Hacker News new | ask | show | jobs
by userbinator 3734 days ago
Yes, this is C4-style stack-based code generation followed by postprocessing into ARM instructions.

Everything we did to it to make it work more realistically made me feel like we were ruining it and missing its point.

On the contrary, I think the parser (and tokeniser) is the most interesting part, as the codegen in C4 was basically "for free" since it generates as it parses. The parser is amazingly simple yet featureful for its size, and that's what makes it a good starting point. It could easily be made to generate AST nodes instead of stack instructions, and then you have the beginnings of a "real" compiler. The simplicity makes it easy to start "hacking on" and extend/modify, because it's straightforward to understand where everything is.

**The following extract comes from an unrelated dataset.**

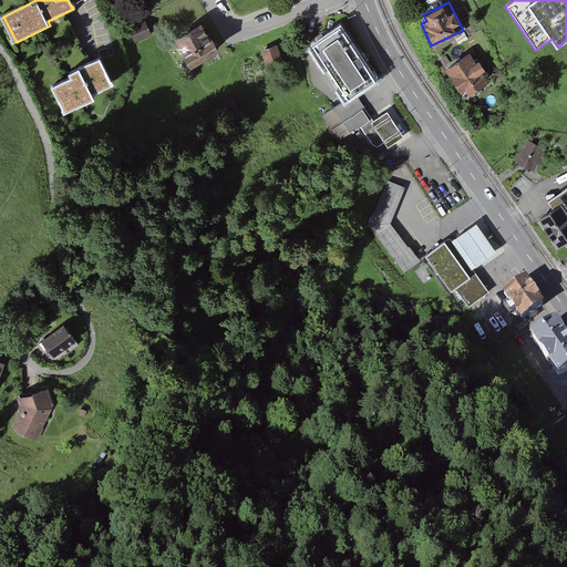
[(142,19),(123,29),(132,47),(151,37),(142,19)]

The one idea I have for the parser is to refactor it into being table-driven indexed on the precedence levels, instead of the large switch with lots of very similar code in each case. At a glance it looks like this version can compile itself, and already supports structures, arrays of structures, and maybe function pointers.

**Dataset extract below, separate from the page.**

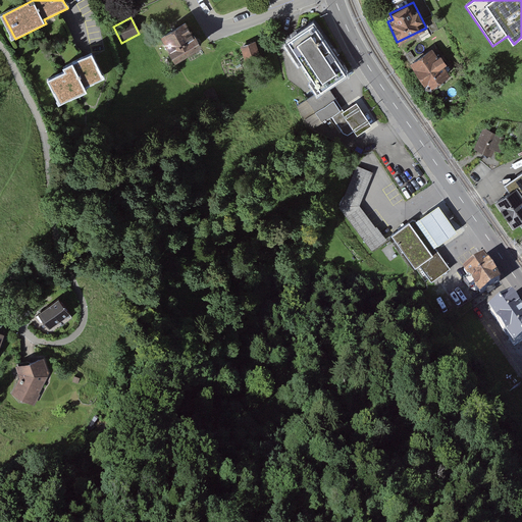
[(284,40),(319,91),(327,86),(344,73),(311,22),(284,40)]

In any case it's great to see more little compilers that are so close to "real" ones in functionality.

Edit: yes, it does self-compile. From the Makefile:

    ./amacc amacc.c tests/hello.c
1 comments

It's postprocessing to ARM, but it's using ARM to implement a stack-based runtime, right?

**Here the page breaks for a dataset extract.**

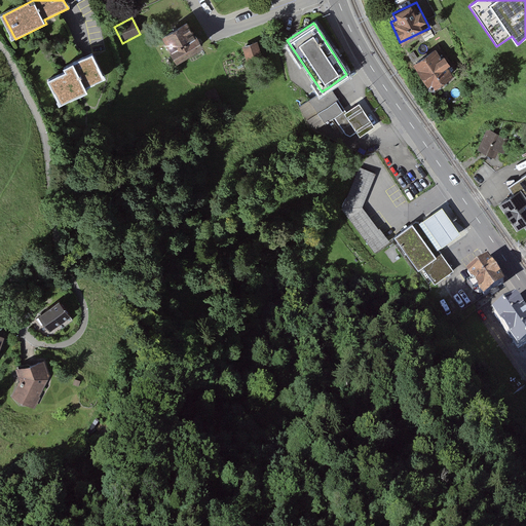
[(186,27),(161,41),(177,67),(201,51),(186,27)]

Just to be a little clearer about my concern about the C4 codebase:

C4 isn't just written in its idiosyncratic style in order to be smaller; it's also designed to compile the minimal subset of C required to self-host. For instance, global variables and, in particular, global arrays are there because C4 didn't parse structs.

This compiler is inheriting those design decisions, but has discarded the goal of compiling a minimal subset of C, so its design is a little incoherent. (Ours was too!)

C4 is more like a piece of sculpture than it is a real compiler.